Sagdat Sadykov

Personal information
- Full name: Sagdat Kabirovich Sadykov
- Nationality: Kyrgyzstan Kazakhstan
- Born: 29 July 1973 (age 52) Oskemen, Shyrgys Qazaqstan, Kazakh SSR, Soviet Union
- Height: 1.75 m (5 ft 9 in)
- Weight: 73 kg (161 lb)

Sport
- Sport: Judo
- Event: 73 kg

Medal record
Men's judo
Representing Kazakhstan
Asian Championships
| Silver medal – second place | 2004 Almaty | 73 kg |

= Sagdat Sadykov =

Olympic judoka

Sagdat Kabirovich Sadykov (Сагдат Кабирович Садыков; born July 29, 1973, in Oskemen, Shyrgys Qazaqstan) is a Kazakh judoka, who competed in the men's lightweight category. He picked up five medals in his career, including a silver from the 2004 Asian Judo Championships in Almaty, and competed in two editions of the Olympic Games (2000 and 2004) under two different banners Kyrgyzstan and Kazakhstan, respectively.

Sadykov made his official debut at the 2000 Summer Olympics in Sydney, where he competed for the Kyrgyz team in the men's lightweight class (73 kg). He lost his opening match to South Korea's Choi Yong-sin, who scored an ippon victory and clutched him on the tatami with a kosoto gake (small outer hook) at one minute and thirty-nine seconds. In the repechage, Sadykov gave himself a chance for an Olympic bronze medal, but succumbed to another ippon, yet a seoi nage (shoulder throw) topple from U.S. judoka and 1996 Olympic bronze medalist Jimmy Pedro during their first playoff of the draft.

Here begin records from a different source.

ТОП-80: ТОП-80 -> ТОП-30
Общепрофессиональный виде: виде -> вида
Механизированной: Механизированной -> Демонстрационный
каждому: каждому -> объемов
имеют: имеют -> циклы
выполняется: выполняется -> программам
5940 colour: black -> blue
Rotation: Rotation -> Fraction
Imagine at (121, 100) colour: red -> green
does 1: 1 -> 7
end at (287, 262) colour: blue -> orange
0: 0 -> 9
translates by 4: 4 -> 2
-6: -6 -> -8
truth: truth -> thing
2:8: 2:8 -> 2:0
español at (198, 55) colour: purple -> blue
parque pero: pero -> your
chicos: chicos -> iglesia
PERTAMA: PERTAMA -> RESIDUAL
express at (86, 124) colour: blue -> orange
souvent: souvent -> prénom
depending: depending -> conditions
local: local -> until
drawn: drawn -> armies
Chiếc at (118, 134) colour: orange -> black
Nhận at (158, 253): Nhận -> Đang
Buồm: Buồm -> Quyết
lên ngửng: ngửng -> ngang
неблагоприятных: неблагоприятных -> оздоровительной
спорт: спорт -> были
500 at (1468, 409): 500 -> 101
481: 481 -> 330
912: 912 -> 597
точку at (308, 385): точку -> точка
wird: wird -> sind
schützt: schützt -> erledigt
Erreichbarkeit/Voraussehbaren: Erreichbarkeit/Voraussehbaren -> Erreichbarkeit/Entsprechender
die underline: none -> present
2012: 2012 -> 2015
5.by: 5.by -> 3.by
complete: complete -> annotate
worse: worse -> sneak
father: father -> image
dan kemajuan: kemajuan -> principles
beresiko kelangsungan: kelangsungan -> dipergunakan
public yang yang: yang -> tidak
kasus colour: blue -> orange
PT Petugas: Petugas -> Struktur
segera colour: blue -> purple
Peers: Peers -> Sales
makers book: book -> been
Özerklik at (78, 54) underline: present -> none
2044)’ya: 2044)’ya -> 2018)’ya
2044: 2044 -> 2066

At the 2004 Summer Olympics in Athens, Sadykov qualified for his newly joined Kazakh squad in the men's lightweight class (60 kg), by placing second and receiving a berth from the Asian Championships in Almaty. Seeking for his revenge against Pedro in the opening round, Sadykov failed to clutch him with a scarf hold (kesa gatame on the tatami, and suffered an ippon defeat with nearly a minute remaining in the match.